The tour that almost killed Trent Reznor: “It led me down a very dark and terrible path”
The ten years that preceded Nine Inch Nails‘ infamous 1999 to 2000 Fragility tour was a story of repeated commercial success that defied all odds.
Emerging from Cleveland, Ohio’s new wave scene and becoming enamoured with the darker end of synthpop conjured by industrial acts Skinny Puppy and Ministry, Nine Inch Nails’ aggro-synth debut Pretty Hate Machine became a surprise underground hit, its signature single ‘Head Like a Hole’ enjoying heavy rotation on MTV.
Confounding expectations, singer and principal creative force Trent Reznor swapped combative pop for volatile guitar attacks for the blistering Broken EP, reaching even higher in the Billboard albums chart and garnering a Grammy award for ‘Best Metal Performance’ in 1993. Despite an accompanying bootlegged video depicting a snuff execution (directed by Throbbing Gristle’s Peter Christophersen), it just seemed Reznor couldn’t not court the mainstream’s attention even if he tried.
And try, he certainly did. For the much anticipated ’94 sophomore LP The Downward Spiral, Reznor pursued an even bleaker pursuit of sonic abrasion and conceptual desolation, a narrative arc exploring a man’s descent into suicidal ideation scored with distorted metal, pummelling electronics and abrasive sonic impact courtesy of legendary British producer Flood. Quite literally dumped onto label Interscope’s desk, Reznor recalled in a past Spin interview, “Here it is. I’ll tour on it, but I’m not gonna change it”.
Label head Jimmy Iovine needn’t have been concerned with such an uncompromising stance, The Downward Spiral topping album charts worldwide and receiving near-universal critical acclaim. Unwittingly, perhaps, Reznor became the poster boy for the 1990s American counterculture after Kurt Cobain, who was aided by the legendary Woodstock ’94 slot and produced Marilyn Manson’s first two records.

Despite numerous soundtrack productions and a handful of stand-alone singles, The Downward Spiral‘s eagerly awaited follow-up took five years, hampered by writer’s block and a growing heroin habit. The resulting LP was double opus The Fragile, a sprawling industrial traverse imbued with brittle ambient washes exploring grief and funereal sorrow fuelled by the loss of his grandmother who raised him and spiked with the private anguish that comes with the throes of drug addiction.
Retrospectively acclaimed but met with a cool reception at the time, Reznor stuck to his creative guns and reached for ‘greatness’ amid a climate of nu-metal absurdity, recruiting Pink Floyd’s The Wall co-producer Bob Ezrin to help shape the album’s coherency. Five years was a long time, The Fragile selling half as much as The Downward Spiral despite debuting at number one on Billboard 200, unleashed to a markedly different music climate than the one that so readily ate up its more desolate predecessor.
By the time of The Fragile‘s accompanying Fragility Tour, Reznor was a mess. He divulged further to Spin: “That whole tour I was in a constant state of withdrawal and sickness. The success of that record was the first week. Then the label had had enough, and the public seemed to have had enough, and I’d had enough… It led me down a very dark and terrible path. At the end of it, which was close to four years ago, it was very clear to me that I was trying to kill myself.”
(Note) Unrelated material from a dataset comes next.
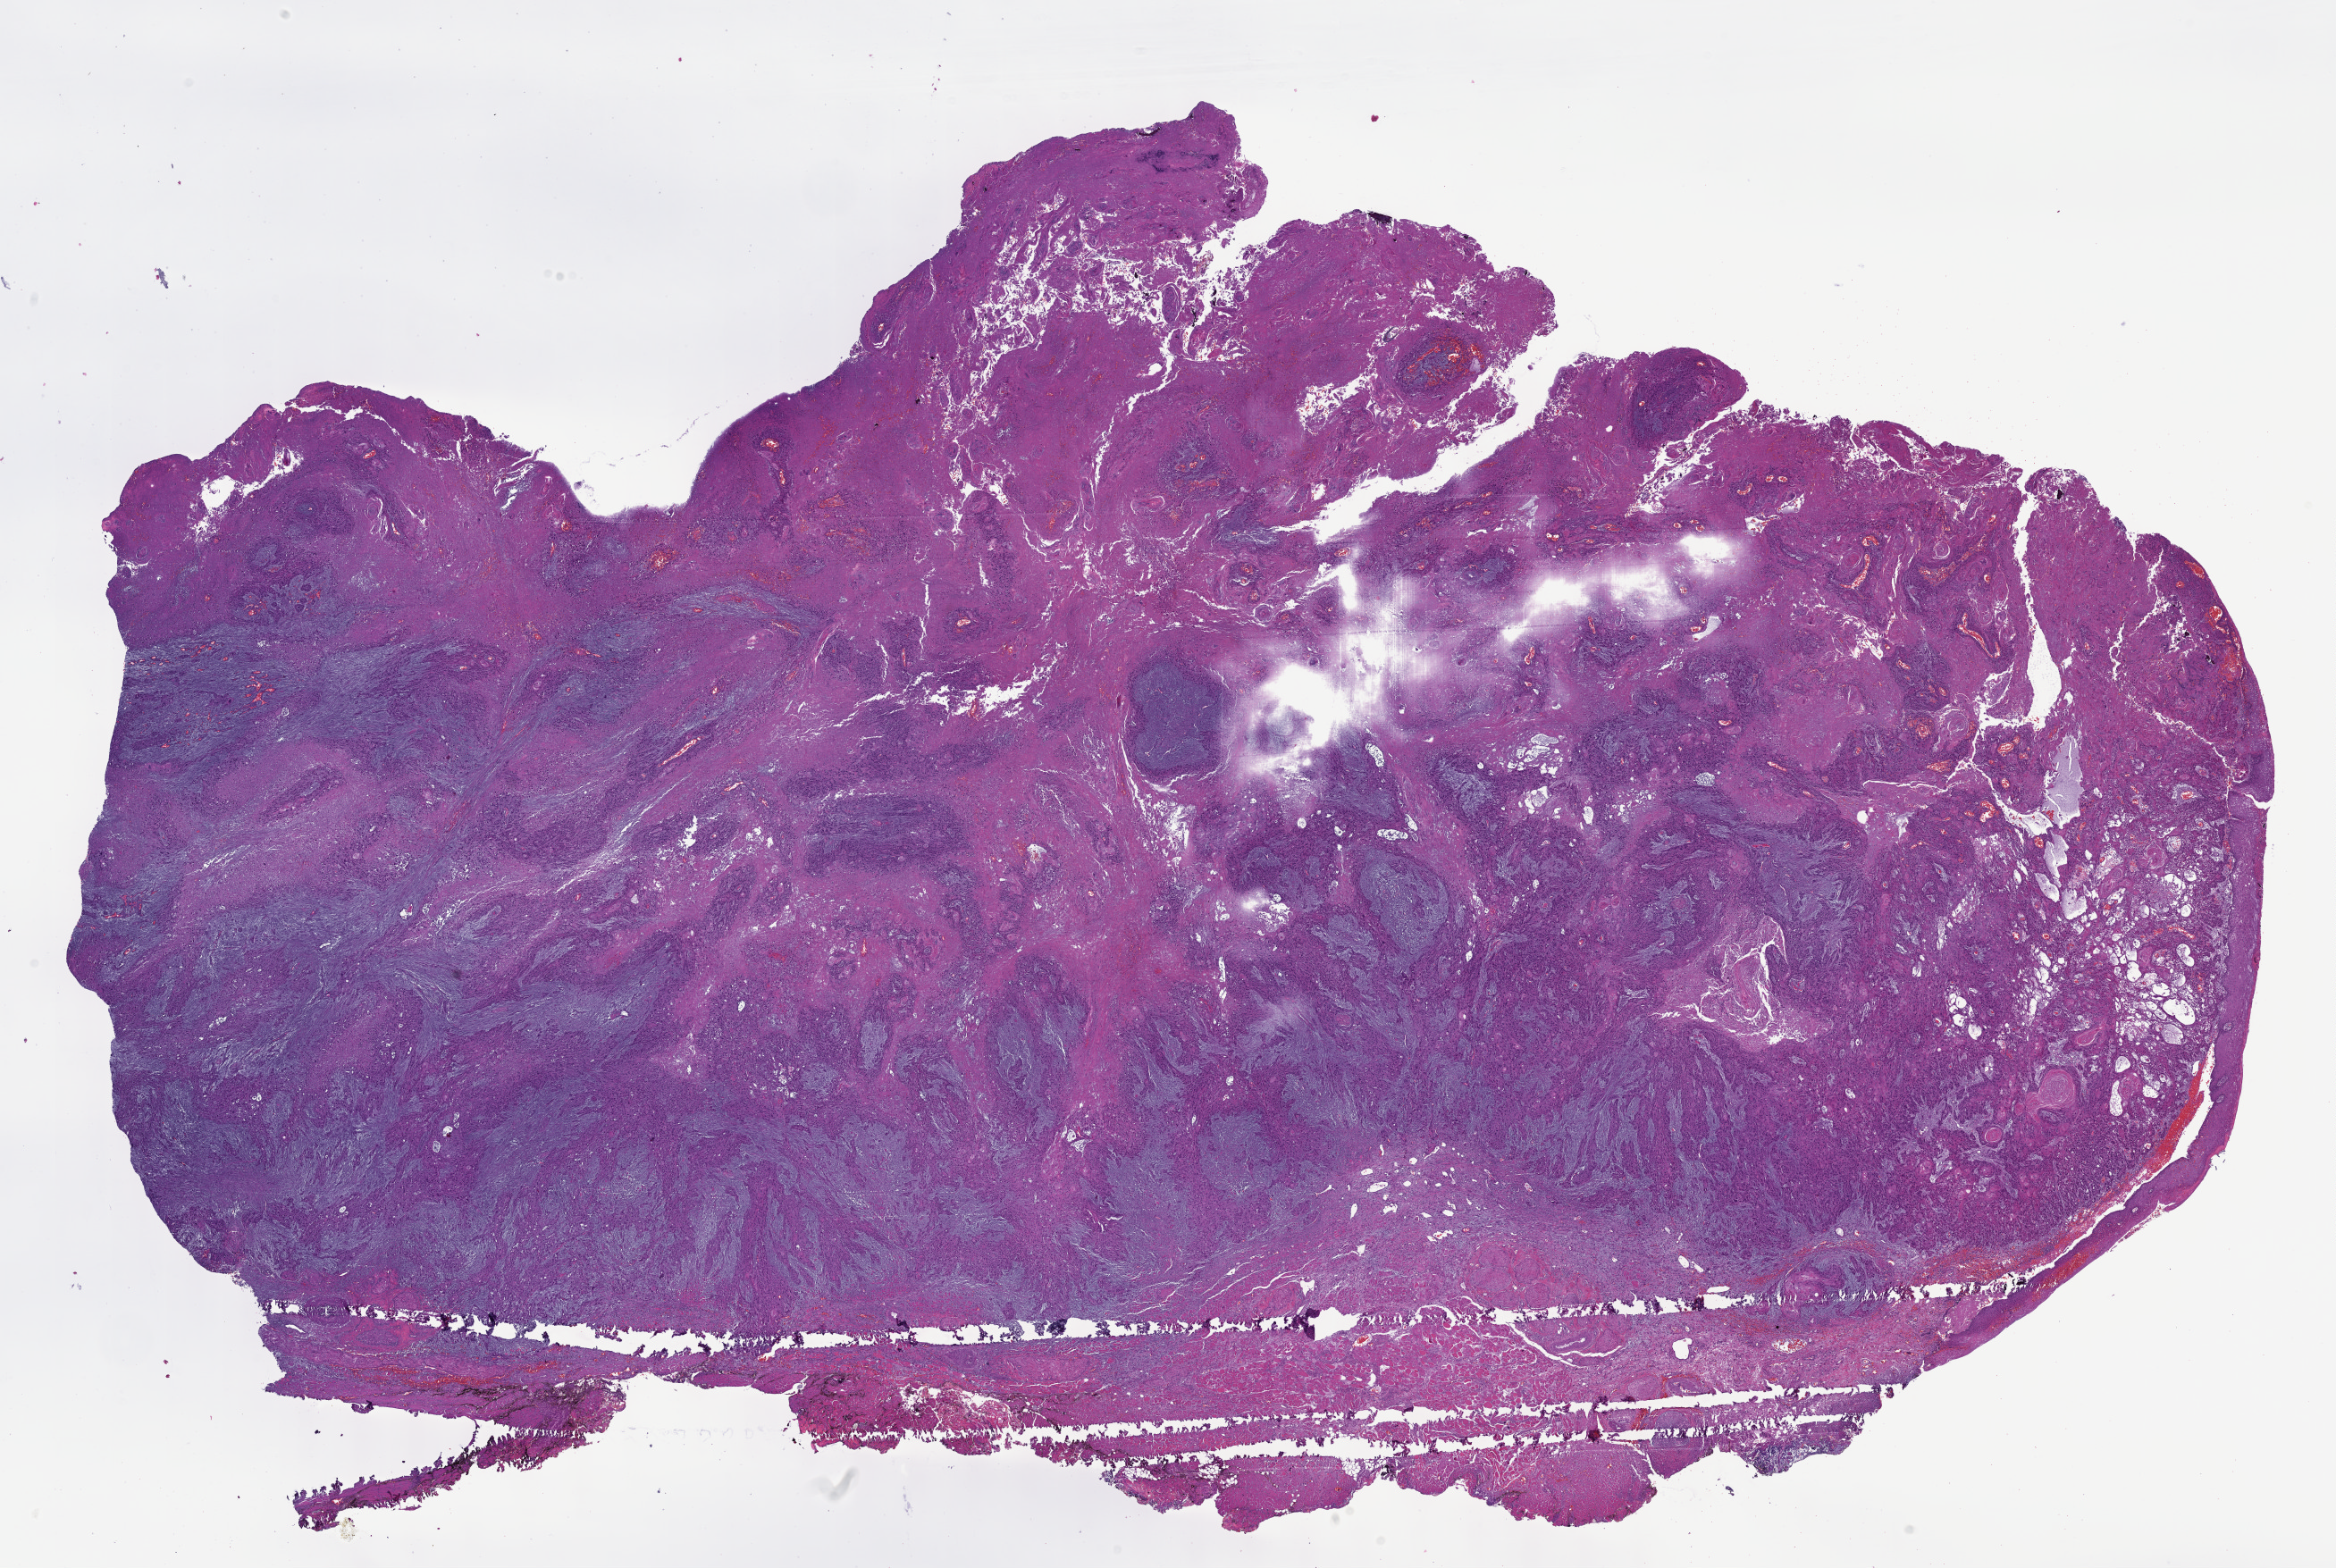
Whole-slide histology image, H&E-stained, whole scanned area (about 21.1 x 14.2 mm) shown as a low-resolution overview, formalin-fixed paraffin-embedded (FFPE) diagnostic section, primary tumour sample from the head and neck. Male, age 67 years at initial diagnosis. Histologic grade: G2 (moderately differentiated).
AJCC pathologic stage: III (7th edition). Diagnosis: Squamous cell carcinoma, NOS (tongue, NOS).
The extensive tour taking its toll on the Nine Inch Nails frontman came to a near-fatal nadir when mistaking the notoriously potent China white smack for cocaine, resulting in an overdose and the cancellation of the tour’s remaining dates. The severity of the experience was lost amid a destructive, drug-induced swirl that bookended the hellish Fragility Tour, Reznor confessing to The Guardian: “You tend to accumulate dramatic bad things when you’re in that place. My house got broke into, how did that happen to me? Oh my car got stolen, oh I woke up in hospital … it doesn’t sound that out of the ordinary when everything is shitty. For me, it was another brick in the wall of realising at some point, enough.”
After cleaning up in 2001, a noticeably beefier Reznor released With Teeth, swapping heroin hedonism for workout regimes and protein shakes. Ushering a prolific string of work including numerous Nine Inch Nails releases with now core collaborator Atticus Ross, How to Destroy Angels side-project, and a slew of Academy Award-winning film scores, self-loathing and self-medication seem a distant memory, but clearly an episode burned into Reznor’s psyche, lamenting: “I was going to just drink myself or drug myself out of it. I got back to New Orleans after the Fragile tour, and I’d pretty much lost my soul. I just felt like nothing: ‘Being famous doesn’t matter. I don’t like myself. I think I’m a piece of shit.’ It was unquestionably the worst thing ever. Just lying all the time about everything. I was in terrible physical shape, too.”